Reading text:
>>>>
For ease of comparison, we have set the capacity for all simulatively added battery storage systems to a fixed value of 7.5 kWh and use a C-rate of 1.

An overview of the defined scenarios can be found in Table 3. It also contains the absolute number of expanded control units per scenario.

Table 3 Overview of the defined scenarios and some results: the number of Control Units (CUs) with added components and the total sum of added PV power


To measure the first investigation goal of this case study, we inspect the installed PV power and the mean annual energy consumption of an individual control unit in combination with the gain of the PV installation measured by using the above-defined SSR (see Eq. 5). For the second investigation goal, the metric to investigate is the grid load.


The last two columns of Table 3 show how many control units are expanded by a PV-(battery)-combination. In the further course, we compare Scenario A, B and C in terms of the selection of control units for PV addition. We also compare Scenario A and E to highlight the value of geospatial information. For the analysis of the grid load, we use all defined scenarios.

Selection of control units

The number of expanded control units declines in Scenario B and C compared to Scenario A, because the upper power limit for the newly created PV installations is much higher than in Scenario A. Moreover, a statistical analysis of the total power of the added PV units per control unit reveals that many roof topologies allow larger PV installations than only 10 kWp in total, which are cut off in Scenario A. Whereas the mean power over all added PV installations is 7.62 kWp in Scenario A, this value rises up to 11.02 kWp for Scenario B. The added PV peak power distributions of Scenario A and B are very similar with values between 0 kWp and 9 kWp. For higher values, we can see that the modus of this distribution for Scenario A is at the 0.75-quantile, which is at a level of 10 kWp. A histogram and a violin plot of the added peak power distributions for Scenario A, B and C is depicted in Fig. 9. A comparison between Scenario A and E is given in the next subsection.
<<<<
Tasks and exercises:
1. In the PV scenario excerpt, what is the mean power over all added PV installations in Scenario B?
2. List every scenario that the PV scenario excerpt mentions by letter.
3. Pick up the PV scenario excerpt after its last sentence and write the passage that follows.

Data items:
>>>>
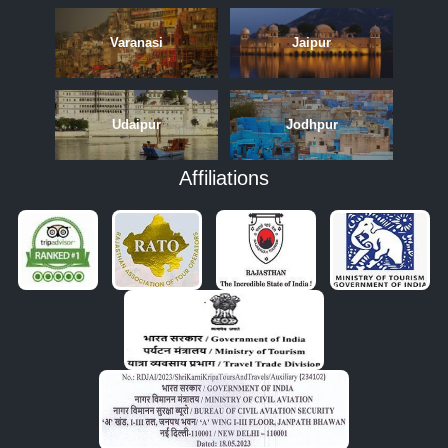
Varanasi
Jaipur
Udaipur
Jodhpur
Affiliations
APRIL
MAY
JUNE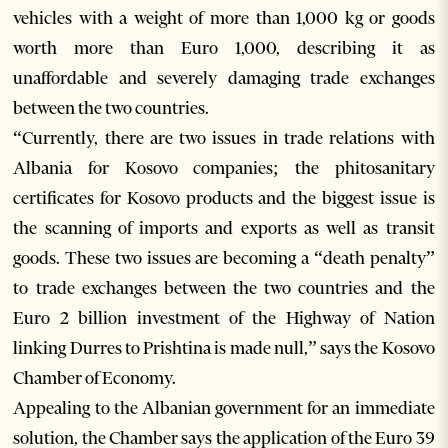
vehicles with a weight of more than 1,000 kg or goods
worth more than Euro 1,000, describing it as
unaffordable and severely damaging trade exchanges
between the two countries.
“Currently, there are two issues in trade relations with
Albania for Kosovo companies; the phitosanitary
certificates for Kosovo products and the biggest issue is
the scanning of imports and exports as well as transit
goods. These two issues are becoming a “death penalty”
to trade exchanges between the two countries and the
Euro 2 billion investment of the Highway of Nation
linking Durres to Prishtina is made null,” says the Kosovo
Chamber of Economy.
Appealing to the Albanian government for an immediate
solution, the Chamber says the application of the Euro 39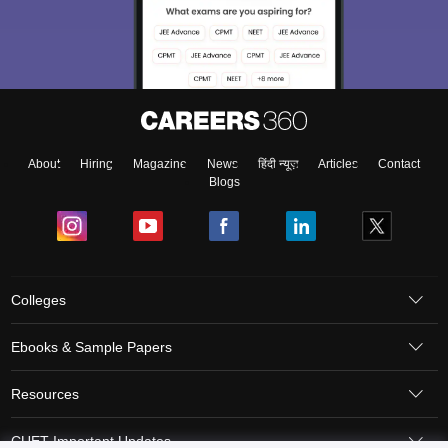
About
Hiring
Magazine
News
हिंदी न्यूज़
Articles
Contact
Blogs
Colleges
Ebooks & Sample Papers
Resources
CUET Important Updates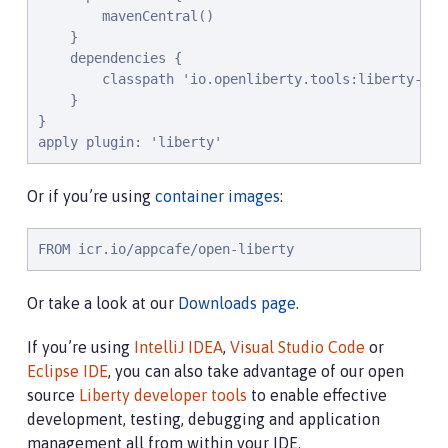
        mavenCentral()

    }

    dependencies {

        classpath 'io.openliberty.tools:liberty-grad
    }

}

apply plugin: 'liberty'
Or if you’re using
container images
:
FROM icr.io/appcafe/open-liberty
Or take a look at our
Downloads page
.
If you’re using
IntelliJ IDEA
,
Visual Studio Code
or
Eclipse IDE
, you can also take advantage of our open
source
Liberty developer tools
to enable effective
development, testing, debugging and application
management all from within your IDE.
<<<<
Answers to the exercise:
1. 11.02 kWp

2. Scenario A, Scenario B, Scenario C, Scenario E

3.
Fig. 9
figure 9

Visualization of the distribution of simulatively added PV installations grouped by the defined scenarios. Left: The distributions visualized in a histogram. Right: Violin plots of the distributions. Scenario D is not evaluated in this context and Scenario E has a fixed PV power of 10 kWp

When comparing the control units selected between Scenario A and Scenario B, 456 equal units get expanded in both scenarios. Whereas 452 units are expanded in Scenario B but not in A, and 857 are expanded in Scenario A but not in B. As the simulation selects those units with best the SSR, we can conclude that allowing bigger PV installations has a huge impact on which units are selected for expansion and which are not. We see the same situation when comparing Scenario B and C. While only 266 control units are expanded in B and C, 642 units are only expanded in B but not in C. Moreover, 366 units are expanded in Scenario C but not in B. Figure 10 shows a parallel plot of the combination of how control units are expanded across the different evaluated scenarios.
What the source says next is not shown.